[Task directions]
An exact restatement is required. Cover only the lines of the records from the first through the line with "49: (163, 33, 1.86)", and skip pictures.

[Start of Attachment]

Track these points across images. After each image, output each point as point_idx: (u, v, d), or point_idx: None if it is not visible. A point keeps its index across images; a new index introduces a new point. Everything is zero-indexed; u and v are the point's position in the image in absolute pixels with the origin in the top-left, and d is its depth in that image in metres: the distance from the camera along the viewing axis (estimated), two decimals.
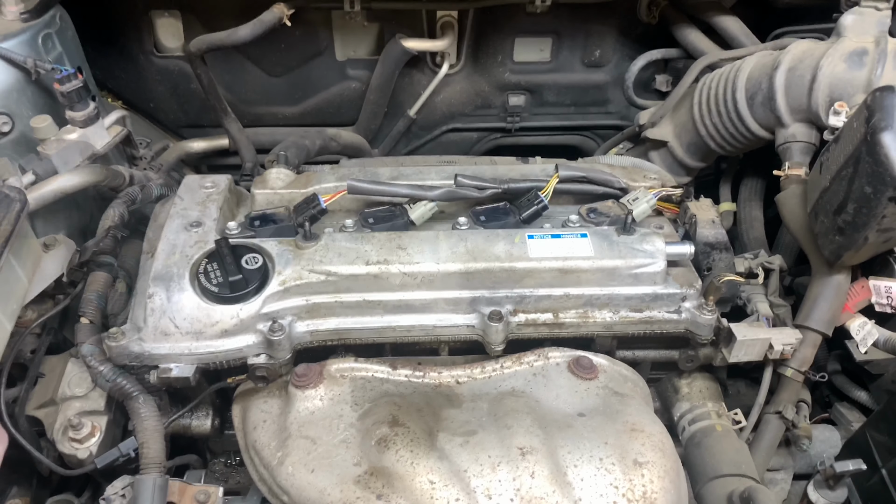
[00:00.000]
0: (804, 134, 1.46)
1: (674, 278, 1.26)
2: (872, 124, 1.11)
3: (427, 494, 0.99)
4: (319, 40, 1.88)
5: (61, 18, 1.48)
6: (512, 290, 1.22)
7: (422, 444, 1.05)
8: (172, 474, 1.15)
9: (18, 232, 1.07)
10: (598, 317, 1.24)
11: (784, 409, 1.34)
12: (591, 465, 1.02)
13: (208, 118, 1.91)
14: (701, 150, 1.70)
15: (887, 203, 1.12)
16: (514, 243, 1.23)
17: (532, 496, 0.99)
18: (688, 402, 1.39)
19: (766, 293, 1.40)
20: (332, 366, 1.21)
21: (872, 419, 1.35)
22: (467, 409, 1.15)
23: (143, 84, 1.91)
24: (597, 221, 1.33)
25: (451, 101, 2.03)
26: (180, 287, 1.15)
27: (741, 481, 1.23)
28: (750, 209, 1.74)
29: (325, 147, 1.79)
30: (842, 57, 1.39)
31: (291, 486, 1.06)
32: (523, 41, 1.94)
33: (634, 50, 1.97)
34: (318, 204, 1.26)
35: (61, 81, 1.27)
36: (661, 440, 1.10)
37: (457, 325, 1.22)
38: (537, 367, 1.23)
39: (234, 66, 1.90)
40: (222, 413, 1.34)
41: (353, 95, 1.97)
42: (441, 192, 1.31)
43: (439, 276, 1.20)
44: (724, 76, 1.59)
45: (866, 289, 1.33)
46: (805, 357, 1.35)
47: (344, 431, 1.11)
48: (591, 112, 2.10)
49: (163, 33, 1.86)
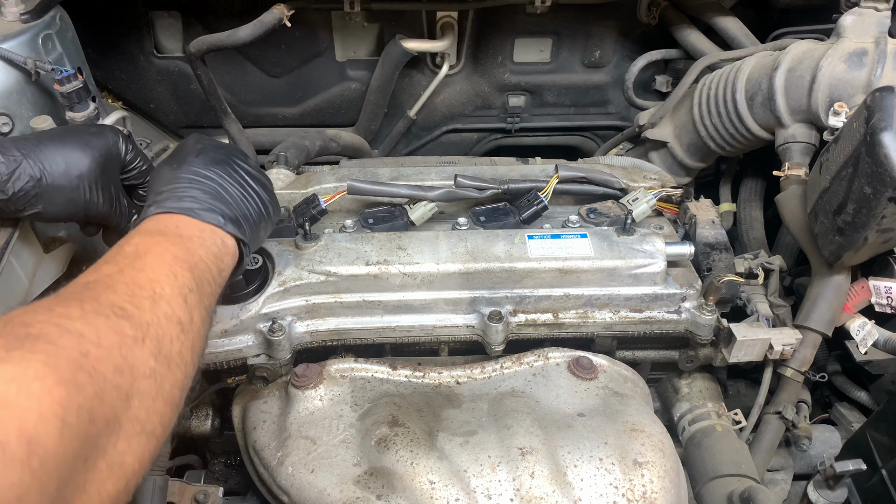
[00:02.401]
0: (804, 134, 1.46)
1: (674, 278, 1.26)
2: (872, 124, 1.11)
3: (427, 494, 0.99)
4: (319, 41, 1.88)
5: (61, 19, 1.48)
6: (512, 290, 1.22)
7: (422, 444, 1.05)
8: (172, 475, 1.15)
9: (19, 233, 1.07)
10: (598, 317, 1.24)
11: (784, 409, 1.34)
12: (590, 465, 1.02)
13: (208, 119, 1.91)
14: (701, 150, 1.70)
15: (887, 203, 1.12)
16: (513, 243, 1.23)
17: (532, 496, 0.99)
18: (688, 403, 1.39)
19: (766, 293, 1.41)
20: (331, 366, 1.21)
21: (872, 419, 1.35)
22: (467, 409, 1.15)
23: (143, 85, 1.91)
24: (597, 222, 1.33)
25: (451, 102, 2.03)
26: None
27: (741, 481, 1.23)
28: (750, 209, 1.74)
29: (325, 148, 1.79)
30: (841, 57, 1.39)
31: (291, 486, 1.06)
32: (523, 42, 1.94)
33: (634, 51, 1.97)
34: (318, 204, 1.27)
35: (61, 82, 1.27)
36: (661, 440, 1.10)
37: (457, 326, 1.22)
38: (537, 367, 1.23)
39: (234, 66, 1.90)
40: (222, 413, 1.34)
41: (353, 96, 1.97)
42: (441, 193, 1.31)
43: (439, 277, 1.20)
44: (723, 77, 1.59)
45: (866, 289, 1.33)
46: (805, 357, 1.35)
47: (344, 432, 1.11)
48: (591, 113, 2.10)
49: (163, 34, 1.86)
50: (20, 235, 1.07)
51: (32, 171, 0.94)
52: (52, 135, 1.01)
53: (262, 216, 0.99)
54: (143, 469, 0.67)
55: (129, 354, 0.67)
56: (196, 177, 0.93)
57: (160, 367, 0.70)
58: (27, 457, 0.52)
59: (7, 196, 0.93)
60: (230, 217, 0.92)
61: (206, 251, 0.87)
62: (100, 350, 0.64)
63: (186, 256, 0.82)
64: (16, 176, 0.92)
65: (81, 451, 0.58)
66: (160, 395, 0.70)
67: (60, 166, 0.96)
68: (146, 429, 0.67)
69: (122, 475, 0.64)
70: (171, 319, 0.74)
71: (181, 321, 0.76)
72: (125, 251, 0.80)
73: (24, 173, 0.93)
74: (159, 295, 0.75)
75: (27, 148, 0.95)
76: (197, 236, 0.87)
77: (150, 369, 0.69)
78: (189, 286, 0.79)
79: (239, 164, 0.99)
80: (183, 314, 0.76)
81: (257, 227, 0.98)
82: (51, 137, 0.99)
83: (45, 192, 0.95)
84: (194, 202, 0.90)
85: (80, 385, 0.59)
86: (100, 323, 0.66)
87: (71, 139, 0.99)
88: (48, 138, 0.98)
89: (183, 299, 0.77)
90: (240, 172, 0.98)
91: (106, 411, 0.62)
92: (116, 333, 0.67)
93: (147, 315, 0.72)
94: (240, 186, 0.96)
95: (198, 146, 0.99)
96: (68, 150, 0.97)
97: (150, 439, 0.68)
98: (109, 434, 0.62)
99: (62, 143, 0.98)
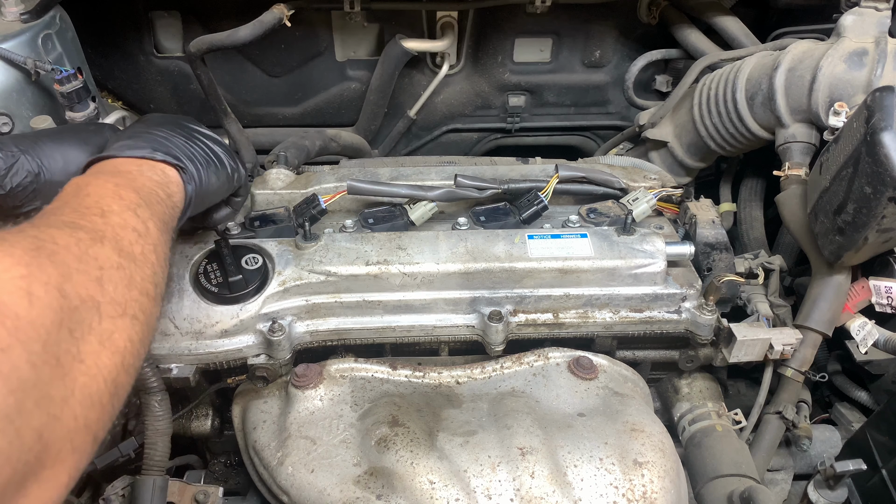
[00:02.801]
0: (804, 134, 1.46)
1: (674, 278, 1.26)
2: (872, 124, 1.11)
3: (427, 494, 0.99)
4: (319, 41, 1.88)
5: (61, 19, 1.48)
6: (512, 290, 1.22)
7: (422, 444, 1.05)
8: (172, 474, 1.15)
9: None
10: (598, 317, 1.24)
11: (784, 409, 1.33)
12: (590, 465, 1.02)
13: (208, 119, 1.89)
14: (701, 150, 1.70)
15: (887, 203, 1.12)
16: (514, 243, 1.23)
17: (532, 496, 0.99)
18: (688, 403, 1.39)
19: (767, 293, 1.41)
20: (331, 366, 1.21)
21: (873, 419, 1.35)
22: (467, 409, 1.15)
23: (143, 85, 1.91)
24: (597, 222, 1.33)
25: (451, 102, 2.03)
26: (180, 287, 1.16)
27: (741, 481, 1.23)
28: (750, 209, 1.74)
29: (325, 147, 1.79)
30: (842, 57, 1.39)
31: (291, 486, 1.06)
32: (523, 41, 1.94)
33: (634, 50, 1.97)
34: (318, 204, 1.27)
35: (61, 82, 1.27)
36: (661, 440, 1.10)
37: (457, 326, 1.22)
38: (537, 367, 1.23)
39: (234, 66, 1.90)
40: (222, 413, 1.34)
41: (353, 96, 1.97)
42: (441, 193, 1.31)
43: (439, 277, 1.20)
44: (724, 76, 1.59)
45: (866, 289, 1.33)
46: (805, 357, 1.35)
47: (344, 432, 1.11)
48: (591, 112, 2.10)
49: (163, 34, 1.86)
50: None
51: (30, 166, 0.94)
52: (50, 132, 1.02)
53: (209, 160, 1.01)
54: (134, 349, 0.71)
55: (89, 250, 0.70)
56: (137, 131, 0.97)
57: (125, 262, 0.74)
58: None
59: (5, 191, 0.93)
60: (163, 149, 0.94)
61: (148, 179, 0.89)
62: (56, 246, 0.67)
63: (129, 183, 0.86)
64: (14, 171, 0.93)
65: (62, 322, 0.61)
66: (133, 285, 0.73)
67: (59, 162, 0.97)
68: (127, 312, 0.71)
69: (116, 350, 0.68)
70: (125, 227, 0.77)
71: (136, 229, 0.79)
72: (65, 191, 0.83)
73: (23, 168, 0.94)
74: (108, 210, 0.78)
75: (25, 144, 0.96)
76: (135, 170, 0.90)
77: (115, 262, 0.72)
78: (137, 202, 0.82)
79: (188, 124, 1.02)
80: (137, 224, 0.79)
81: (204, 169, 1.00)
82: (49, 135, 1.01)
83: (43, 188, 0.96)
84: (129, 146, 0.93)
85: (42, 265, 0.62)
86: (55, 232, 0.69)
87: (69, 136, 1.01)
88: (46, 135, 1.00)
89: (133, 213, 0.80)
90: (187, 128, 1.01)
91: (78, 289, 0.65)
92: (72, 237, 0.70)
93: (99, 224, 0.75)
94: (186, 137, 0.99)
95: (147, 117, 1.04)
96: (66, 147, 0.99)
97: (133, 323, 0.71)
98: (89, 310, 0.66)
99: (60, 140, 0.99)
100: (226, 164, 1.05)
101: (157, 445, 1.10)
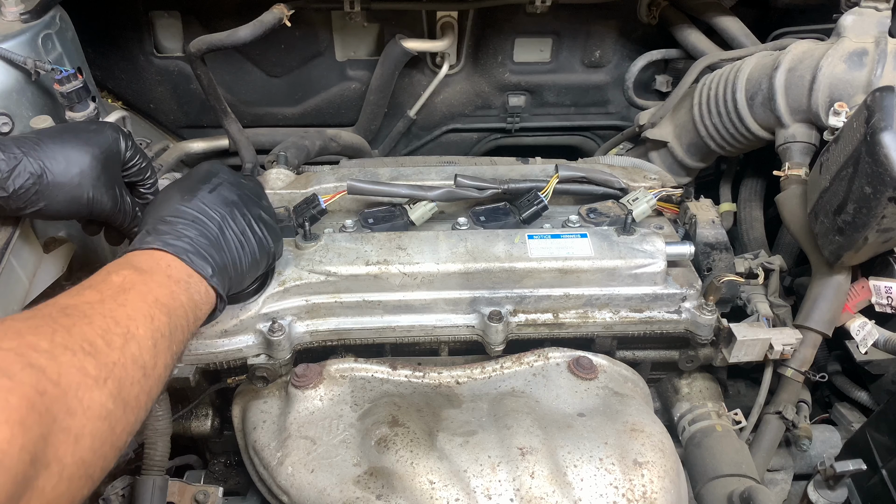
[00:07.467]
0: (804, 134, 1.46)
1: (674, 278, 1.26)
2: (872, 124, 1.11)
3: (427, 494, 0.99)
4: (319, 41, 1.88)
5: (61, 19, 1.48)
6: (512, 290, 1.22)
7: (422, 444, 1.05)
8: (172, 474, 1.15)
9: (20, 232, 1.07)
10: (598, 317, 1.24)
11: (784, 409, 1.33)
12: (590, 465, 1.02)
13: (208, 119, 1.91)
14: (701, 150, 1.70)
15: (887, 203, 1.12)
16: (513, 243, 1.23)
17: (532, 496, 0.99)
18: (688, 403, 1.39)
19: (766, 293, 1.41)
20: (331, 366, 1.21)
21: (872, 419, 1.35)
22: (467, 409, 1.15)
23: (143, 85, 1.91)
24: (597, 221, 1.33)
25: (451, 102, 2.03)
26: None
27: (741, 481, 1.23)
28: (750, 209, 1.74)
29: (325, 147, 1.79)
30: (842, 57, 1.39)
31: (291, 486, 1.06)
32: (523, 41, 1.94)
33: (634, 50, 1.97)
34: (318, 204, 1.27)
35: (61, 82, 1.27)
36: (661, 440, 1.10)
37: (457, 326, 1.22)
38: (537, 367, 1.23)
39: (234, 66, 1.90)
40: (222, 413, 1.34)
41: (353, 96, 1.97)
42: (441, 193, 1.31)
43: (439, 277, 1.20)
44: (724, 76, 1.59)
45: (866, 289, 1.33)
46: (805, 357, 1.35)
47: (344, 432, 1.11)
48: (591, 112, 2.10)
49: (163, 34, 1.86)
50: (20, 235, 1.07)
51: (33, 168, 0.94)
52: (51, 132, 1.01)
53: (254, 265, 1.01)
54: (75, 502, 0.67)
55: (87, 396, 0.67)
56: (201, 215, 0.94)
57: (116, 410, 0.71)
58: None
59: (7, 193, 0.93)
60: (219, 267, 0.93)
61: (188, 298, 0.88)
62: (57, 389, 0.64)
63: (168, 301, 0.84)
64: (16, 173, 0.92)
65: (15, 492, 0.58)
66: (109, 439, 0.70)
67: (61, 164, 0.96)
68: (88, 472, 0.67)
69: None
70: (136, 362, 0.75)
71: (146, 366, 0.76)
72: (112, 280, 0.81)
73: (25, 170, 0.93)
74: (132, 335, 0.76)
75: (27, 146, 0.95)
76: (184, 281, 0.88)
77: (106, 411, 0.69)
78: (162, 331, 0.80)
79: (249, 208, 1.00)
80: (149, 359, 0.77)
81: (243, 276, 1.00)
82: (50, 135, 0.99)
83: (46, 190, 0.95)
84: (191, 245, 0.91)
85: (28, 427, 0.59)
86: (65, 360, 0.66)
87: (70, 136, 0.99)
88: (48, 136, 0.99)
89: (153, 343, 0.78)
90: (247, 216, 0.99)
91: (48, 453, 0.62)
92: (79, 372, 0.67)
93: (115, 354, 0.72)
94: (241, 233, 0.98)
95: (214, 181, 1.00)
96: (68, 148, 0.98)
97: (86, 482, 0.68)
98: (50, 476, 0.62)
99: (62, 140, 0.98)
100: (268, 258, 1.05)
101: (157, 445, 1.10)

[End of Attachment]

[Answer space]
Track these points across images. After each image, output each point as point_idx: (u, v, d), or point_idx: None if it is not visible. A point keeps its index across images; a new index introduces a new point. Everything is zero-indexed; u and v are the point's position in the image in absolute pixels with the origin in the top-left, and d is its depth in that image in metres: the distance from the camera along the viewing axis (estimated), two decimals.
[00:00.000]
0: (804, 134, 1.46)
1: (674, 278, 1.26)
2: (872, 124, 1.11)
3: (427, 494, 0.99)
4: (319, 40, 1.88)
5: (61, 18, 1.48)
6: (512, 290, 1.22)
7: (422, 444, 1.05)
8: (172, 474, 1.15)
9: (18, 232, 1.07)
10: (598, 317, 1.24)
11: (784, 409, 1.34)
12: (591, 465, 1.02)
13: (208, 118, 1.91)
14: (701, 150, 1.70)
15: (887, 203, 1.12)
16: (514, 243, 1.23)
17: (532, 496, 0.99)
18: (688, 402, 1.39)
19: (766, 293, 1.40)
20: (332, 366, 1.21)
21: (872, 419, 1.35)
22: (467, 409, 1.15)
23: (143, 84, 1.91)
24: (597, 221, 1.33)
25: (451, 101, 2.03)
26: (180, 287, 1.15)
27: (741, 481, 1.23)
28: (750, 209, 1.74)
29: (325, 147, 1.79)
30: (842, 57, 1.39)
31: (291, 486, 1.06)
32: (523, 41, 1.94)
33: (634, 50, 1.97)
34: (318, 204, 1.26)
35: (61, 81, 1.27)
36: (661, 440, 1.10)
37: (457, 325, 1.22)
38: (537, 367, 1.23)
39: (234, 66, 1.90)
40: (222, 413, 1.34)
41: (353, 95, 1.97)
42: (441, 192, 1.31)
43: (439, 276, 1.20)
44: (724, 76, 1.59)
45: (866, 289, 1.33)
46: (805, 357, 1.35)
47: (344, 431, 1.11)
48: (591, 112, 2.10)
49: (163, 33, 1.86)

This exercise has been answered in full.